Lightning-AI / lightning-thunder

Make PyTorch models up to 40% faster! Thunder is a source to source compiler for PyTorch. It enables using different hardware executors at once; across one or thousands of GPUs.
Apache License 2.0
1.17k stars 77 forks source link

Failing ci tests involving attention on pt dev (2.6) #1254

Open t-vi opened 2 weeks ago

t-vi commented 2 weeks ago

Disabling for now.

FAILED thunder/tests/test_grad.py::test_populate_grads_csa_torch_cuda_thunder.dtypes.float32 - AssertionError: Tensor-likes are not close!

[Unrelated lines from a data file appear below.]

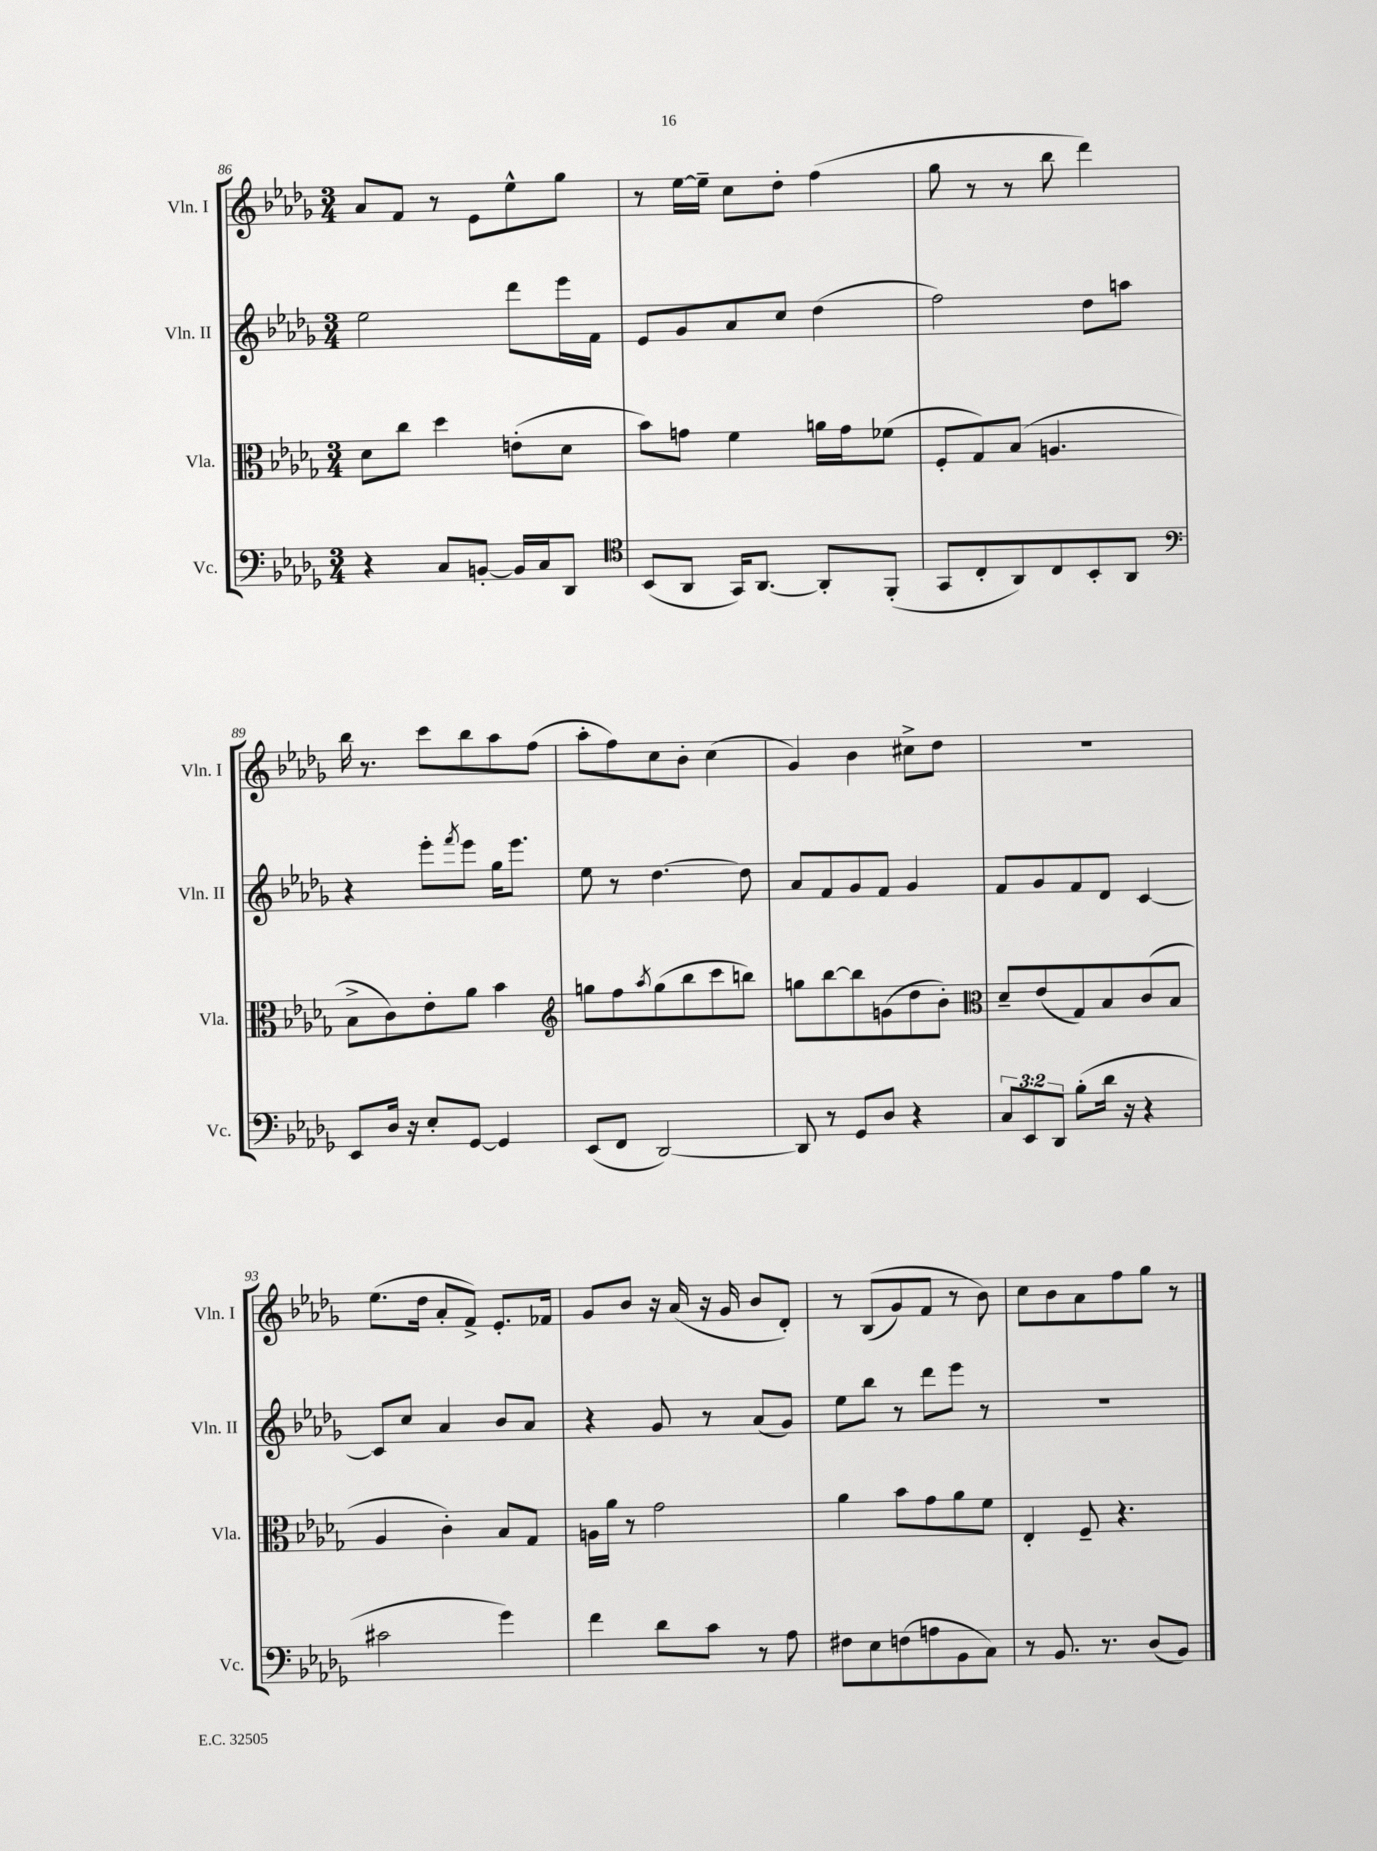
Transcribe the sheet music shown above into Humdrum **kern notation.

**kern	**kern	**kern	**kern
*part4	*part3	*part2	*part1
*staff4	*staff3	*staff2	*staff1
*I"Vc.	*I"Vla.	*I"Vln. II	*I"Vln. I
*I'Vc.	*I'Vla.	*I'Vln. II	*I'Vln. I
*clefF4	*clefC3	*clefG2	*clefG2
*k[b-e-a-d-g-]	*k[b-e-a-d-g-]	*k[b-e-a-d-g-]	*k[b-e-a-d-g-]
*M3/4	*M3/4	*M3/4	*M3/4
=86	=86	=86	=86
4r	8d-\L	2ee-\	8a-/L
.	8cc\J	.	8f/J
8C/L	4dd-\	.	8r
[8BBn'/J	.	.	8e-\L
16BB/LL]	(8en'\L	8ddd-\L	8ee-^^\
16C/J	.	.	.
8DD-/J	8d-\J	16eee-\L	8gg-\J
.	.	16f\JJ	.
=87	=87	=87	=87
*clefC4	*	*	*
(8BB-/L	8b-\L)	8e-/L	8r
8AA-/J	8gn\J	8g-/	[16ee-\LL
.	.	.	16ee-~\JJ]
16GG-/KL)	4f\	8a-/	8cc\L
[8.AA-/J	.	.	.
.	.	8cc/J	8dd-'\J
8AA-'/L]	16an\LL	(4dd-\	(4ff\
.	16g\J	.	.
(8FF'/J	(8f-X\J	.	.
=88	=88	=88	=88
8GG-/L	8F'/L	2ff\)	8gg-\
8C'/	8G-/)	.	8r
8AA-/)	(8B-/J	.	8r
8C/	4.An/	.	8bb-\
8BB-'/	.	8dd-\L	4ddd-\)
8AA-/J	.	8aan\J	.
!!LO:LB:g=z
=89	=89	=89	=89
*clefF4	*	*	*
8EE-/L	8B-^\L	4r	16bb-\
.	.	.	8.r
16D-/Jk	8c\)	.	.
16r	.	.	.
8E-'/L	8e-'\	8eee-'\L	8ccc\L
.	.	8qfff/	.
[8GG-/J	8a-\J	8eee-\J	8bb-\
4GG-/]	4b-\	16gg-\KL	8aa-\
.	.	8.eee-\J	.
.	.	.	(8ff\J
=90	=90	=90	=90
*	*clefG2	*	*
(8EE-/L	8ggn\L	8ee-\	8aa-'\L
8FF/J	8ff\	8r	8ff\)
.	8qaa-/	.	.
[2DD-/)	(8gg\	[4.dd-\	8cc\
.	8bb-\	.	8b-'\J
.	8ccc\	.	(4cc\
.	8bbn\J)	8dd-\]	.
=91	=91	=91	=91
8DD-/]	8ggn\L	8a-/L	4g-/)
8r	[8bb-\	8f/	.
8GG-/L	8bb-\]	8g-/	4b-\
8D-/J	(8gn\	8f/J	.
4r	8dd-\	4g-/	8cc#X^\L
.	8b-'\J)	.	8dd-\J
=92	=92	=92	=92
*	*clefC3	*	*
12C/L	8d-~/L	8f/L	2.r
12EE-/	.	.	.
.	(8e-/	8g-/	.
12DD-/J	.	.	.
(8B-'\L	8G-/)	8f/	.
16d-\Jk	8B-/	8d-/J	.
16r	.	.	.
4r	(8c/	[4c/	.
.	8B-/J	.	.
!!LO:LB:g=z
=93	=93	=93	=93
2c#X\	4A-/	8c/L]	(8.ee-\L
.	.	8cc/J	.
.	.	.	16dd-\Jk
.	4c'\)	4a-/	8a-'/L
.	.	.	8f^/J)
4g-\)	8B-/L	8b-/L	8.e-'/L
.	8G-/J	8a-/J	.
.	.	.	16f-X/Jk
=94	=94	=94	=94
4f\	16An\LL	4r	8g-/L
.	16a-\JJ	.	.
.	8r	.	8b-/J
8d-\L	2g-\	8g-/	16r
.	.	.	(16a-/
8c\J	.	8r	16r
.	.	.	16g-/
8r	.	(8a-/L	8b-/L
8A-\	.	8g-/J)	8d-'/J)
=95	=95	=95	=95
8F#X\L	4a-\	8ee-\L	8r
8E-\	.	8bb-\J	((8B-/L
(8Fn\	8b-\L	8r	8g-/)
8An\	8g-\	8ddd-\L	8f/J
8BB-\	8a-\	8eee-\J	8r
8C\J)	8f\J	8r	8b-\)
=96	=96	=96	=96
8r	4E-'/	2.r	8cc\L
8.BB-/	.	.	8b-\
.	8F~/	.	8a-\
8.r	.	.	.
.	4.r	.	8ff\
(8D-/L	.	.	8gg-\J
8BB-/J)	.	.	8r
==	==	==	==
*-	*-	*-	*-
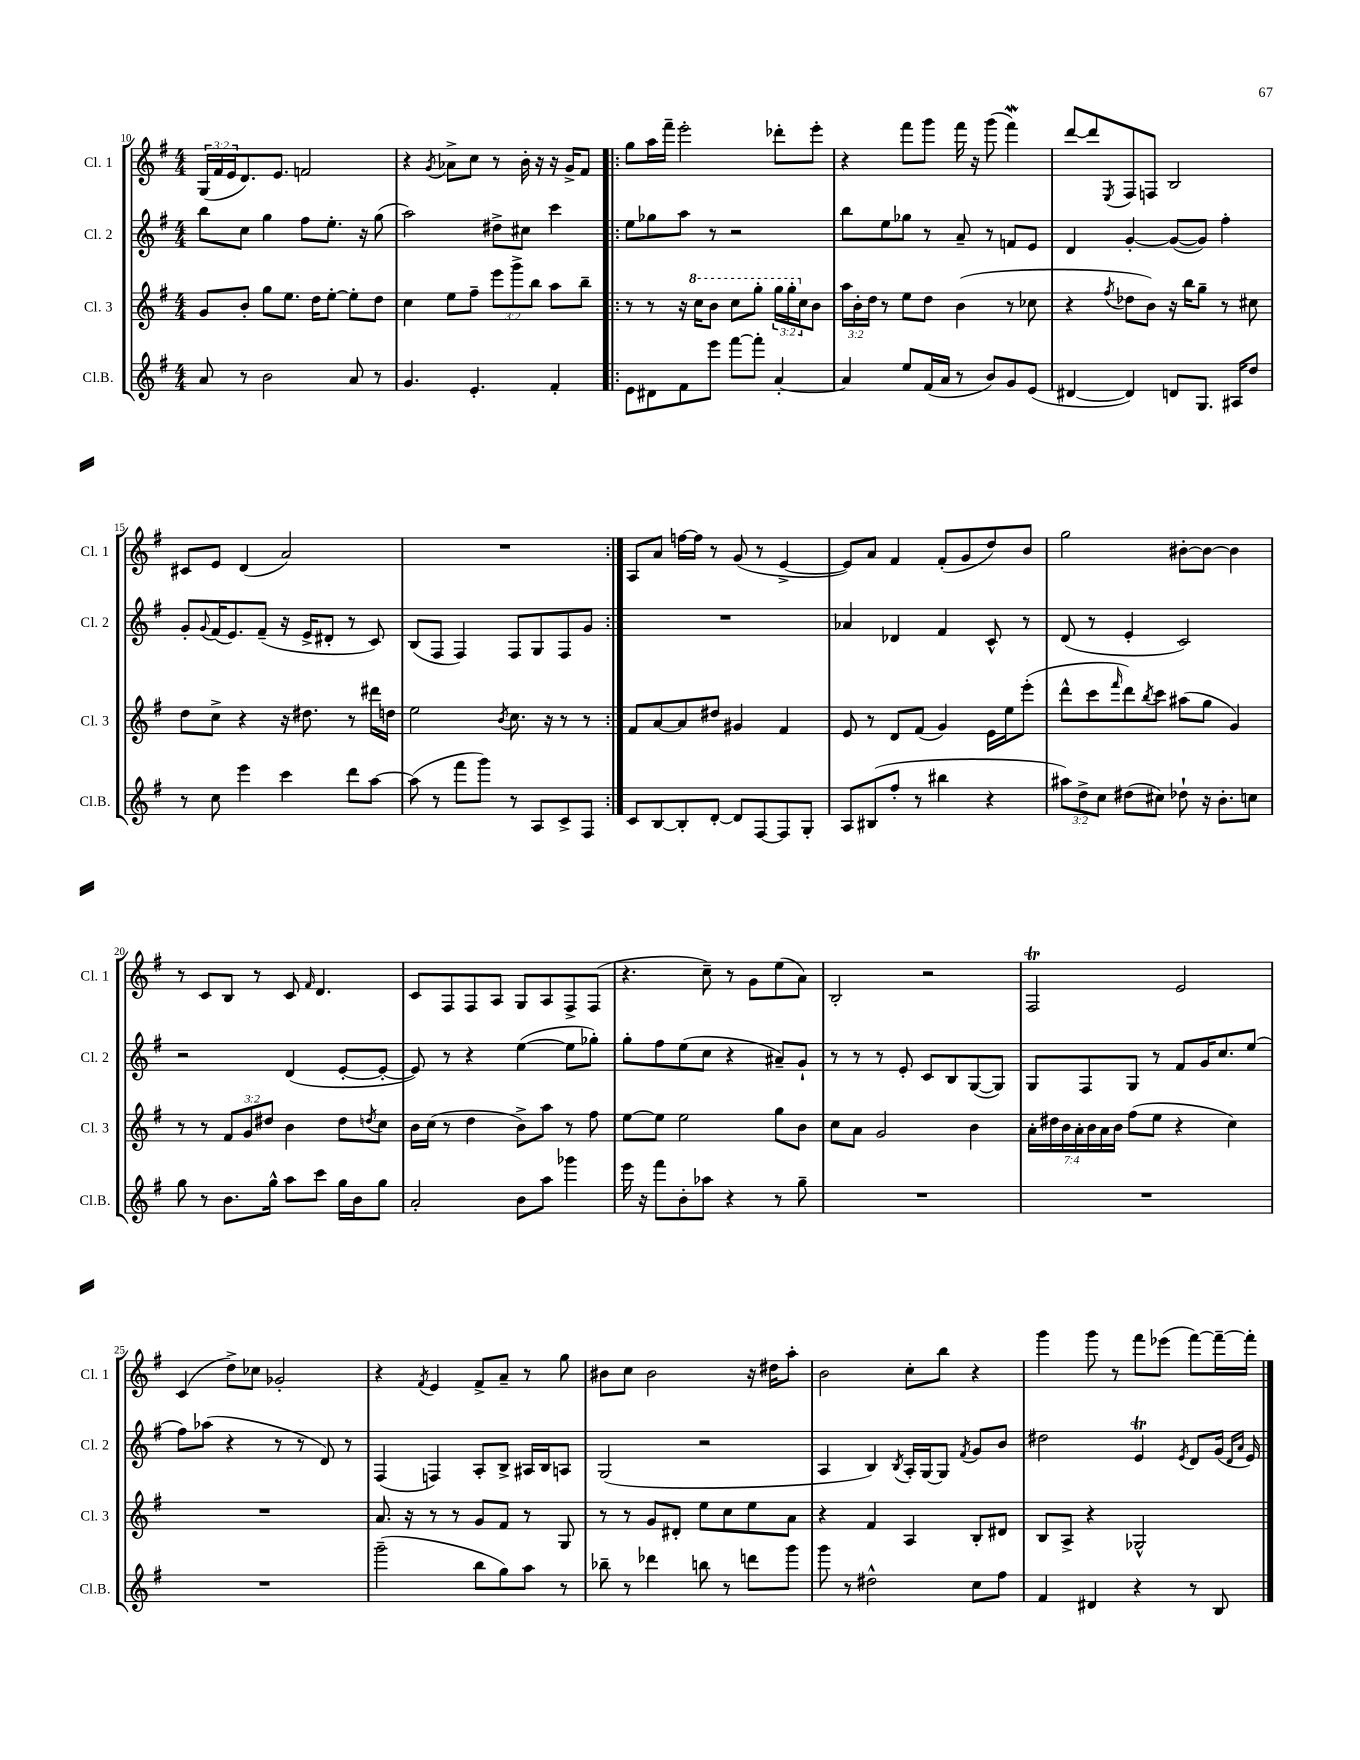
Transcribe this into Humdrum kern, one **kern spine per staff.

**kern	**kern	**kern	**kern
*staff4	*staff3	*staff2	*staff1
*clefG2	*clefG2	*clefG2	*clefG2
*k[f#]	*k[f#]	*k[f#]	*k[f#]
*M4/4	*M4/4	*M4/4	*M4/4
8a	8g	8bb	(24G
.	.	.	24f#
.	.	.	24e
8r	8b'	8cc	8.d)
2b	8gg	4gg	.
.	.	.	8.e
.	8.ee	.	.
.	.	8ff#	2f
.	16dd	.	.
.	[8ee'	8.ee'	.
8a	8ee']	.	.
.	.	16r	.
8r	8dd	(8gg	.
=	=	=	=
4.g	4cc	2aa)	4r
.	.	.	8qg
.	8ee	.	8a-^
4.e'	8ff#~	.	8cc
.	12eee	8dd#^	8r
.	12ggg^	.	.
.	.	8cc#	16b'
.	12bb	.	.
.	.	.	16r
4f#'	8aa	4ccc	16r
.	.	.	16g^
.	8bb~	.	8f#
=!|:	=!|:	=!|:	=!|:
8e	8r	8ee	8gg
8d#	8r	8gg-	16aa
.	.	.	16fff#~
8f#	16r	8aa	2eee'
.	16ccc	.	.
8eee	8bb	8r	.
[8fff#	8ccc	2r	.
8fff#']	8ggg'	.	.
[4a'	24ggg	.	8ddd-'
.	24ggg'	.	.
.	24cc	.	.
.	8b	.	8eee'
=	=	=	=
4a]	24aa	8bb	4r
.	24b'	.	.
.	24dd	.	.
.	8r	8ee	.
8ee	8ee	8gg-	8fff#
(16f#	8dd	8r	8ggg
16a	.	.	.
8r	(4b	8a~	16fff#
.	.	.	16r
8b)	.	8r	(8ggg
8g	8r	8f	4fff#)
(8e	8cc-	8e	.
=	=	=	=
[4d#	4r	4d	[8ddd
.	.	.	8ddd]
.	8qff#	.	8qE
4d#])	8dd-	[4g'	8F#
.	8b)	.	8F
8d	16r	(8g_	2B
.	16bb	.	.
8.G	8gg~	8g])	.
.	8r	4ff#'	.
16A#	.	.	.
8dd	8cc#	.	.
=	=	=	=
8r	8dd	8g'	8c#
.	.	8qqg	.
8cc	8cc^	(16f#	8e
.	.	8.e)	.
4eee	4r	.	(4d
.	.	(8f#~	.
4ccc	16r	16r	2a)
.	8.dd#	16e^	.
.	.	8d#'	.
8ddd	8r	8r	.
[8aa	16ddd#	8c)	.
.	16dd	.	.
=	=	=	=
(8aa]	2ee	(8B	1r
8r	.	8F#	.
8fff#	.	4F#)	.
8ggg)	.	.	.
.	8qb	.	.
8r	8.cc	8F#	.
8A	.	8G	.
.	16r	.	.
8c^	8r	8F#	.
8F#	8r	8g	.
=:|!	=:|!	=:|!	=:|!
8c	8f#	1r	8A
[8B	[8a	.	8a
8B']	8a]	.	[16ff
.	.	.	16ff]
[8d'	8dd#	.	8r
8d]	4g#	.	(8g
[8F#	.	.	8r
8F#]	4f#	.	[4e^
8G'	.	.	.
=	=	=	=
8A	8e	4a-	8e])
(8B#	8r	.	8a
8ff#'	8d	4d-	4f#
8r	(8f#	.	.
4bb#	4g)	4f#	(8f#'
.	.	.	8g
4r	16e	8c^^	8dd)
.	16ee	.	.
.	(8eee'	8r	8b
=	=	=	=
12aa#)	8ddd^^	(8d	2gg
12dd^	.	.	.
.	8ccc	8r	.
12cc	.	.	.
.	16qqfff#	.	.
(8dd#	8ddd)	4e'	.
.	8qbb	.	.
8cc#)	8ccc	.	.
8dd-`	(8aa#	2c)	[8b#'
16r	8gg	.	8b#_
8.b'	.	.	.
.	4g)	.	4b#]
8cc	.	.	.
=	=	=	=
8gg	8r	2r	8r
8r	8r	.	8c
8.b	12f#	.	8B
.	12g	.	.
.	.	.	8r
.	12dd#	.	.
16gg^^	.	.	.
8aa	4b	(4d	8c
.	.	.	16qqf#
8ccc	.	.	4.d
16gg	8dd#	[8e'	.
16b	.	.	.
.	8qdd	.	.
8gg	8cc	8e'_	.
=	=	=	=
2a'	16b	8e])	8c
.	(16cc	.	.
.	8r	8r	8F#
.	4dd	4r	8F#
.	.	.	8A
8b	8b^)	([4ee	8G
8aa	8aa	.	8A
4ggg-	8r	8ee]	8F#^
.	8ff#	8gg-')	(8F#
=	=	=	=
16eee	[8ee	8gg'	4.r
16r	.	.	.
8fff#	8ee]	8ff#	.
8b'	2ee	(8ee	.
8aa-	.	8cc	8cc~)
4r	.	4r	8r
.	.	.	8g
8r	8gg	8a#~)	(8ee
8gg~	8b	8g`	8a)
=	=	=	=
1r	8cc	8r	2B'
.	8a	8r	.
.	2g	8r	.
.	.	8e'	.
.	.	8c	2r
.	.	8B	.
.	4b	([8G	.
.	.	8G])	.
=	=	=	=
1r	28a'	8G	2F#
.	28dd#	.	.
.	28b	.	.
.	28a'	.	.
.	.	8F#	.
.	28b	.	.
.	28a	.	.
.	28b	.	.
.	(8ff#	8G	.
.	8ee	8r	.
.	4r	8f#	2e
.	.	16g	.
.	.	8.cc	.
.	4cc)	.	.
.	.	(8ee	.
=	=	=	=
1r	1r	8ff#)	(4c
.	.	(8aa-	.
.	.	4r	8dd^)
.	.	.	8cc-
.	.	8r	2g-'
.	.	8r	.
.	.	8d)	.
.	.	8r	.
=	=	=	=
(2ggg~	8.a	(4F#	4r
.	16r	.	.
.	.	.	8qf#
.	8r	4F)	4e
.	8r	.	.
8bb	8g	8A'	8f#^
8gg)	8f#	8B^	8a~
8aa	8r	16A#	8r
.	.	16B	.
8r	8G	8A	8gg
=	=	=	=
8bb-~	8r	(2G	8b#
8r	8r	.	8cc
4ddd-	8g	.	2b#
.	8d#'	.	.
8bb	8ee	2r	.
8r	8cc	.	.
8ddd	8ee	.	16r
.	.	.	16dd#
8ggg	8a	.	8aa'
=	=	=	=
8ggg	4r	4A	2b
8r	.	.	.
2dd#^^	4f#	4B)	.
.	.	8qB	.
.	4A	16A'	8cc'
.	.	[16G	.
.	.	8G]	8bb
.	.	8qf#	.
8cc	8B'	8g	4r
8ff#	8d#	8b	.
=	=	=	=
4f#	8B	2dd#	4ggg
.	8A^	.	.
4d#	4r	.	8ggg
.	.	.	8r
4r	2G-^^	4e	8fff#
.	.	.	(8eee-
.	.	8qe	.
8r	.	8d	[8fff#)
8B	.	(16g	16fff#~_
.	.	16qqd	.
.	.	16qqa	.
.	.	16e)	16fff#']
==	==	==	==
*-	*-	*-	*-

Mismatched elements: 218295 / 589824 (37.0%)
Greatest absolute difference: 1030.24462890625 at index (473, 722) (up to 0.01 allowed)
Greatest relative difference: 2295.604248046875 at index (482, 518) (up to 0.01 allowed)

The failure occurred for item [2]
FAILED thunder/tests/test_grad.py::test_populate_grads_block_nvfuser_cuda_thunder.dtypes.float32 - AssertionError: Tensor-likes are not close!

Mismatched elements: 768 / 768 (100.0%)
Greatest absolute difference: 2461.907470703125 at index (275,) (up to 0.01 allowed)
Greatest relative difference: 15.106374740600586 at index (668,) (up to 0.01 allowed)

would be good to investigate, but I could not reproduce.

cc @borda

tfogal commented 5 days ago

triage review: let's re-enable the test and see if this was transient or is a real issue to be looked into.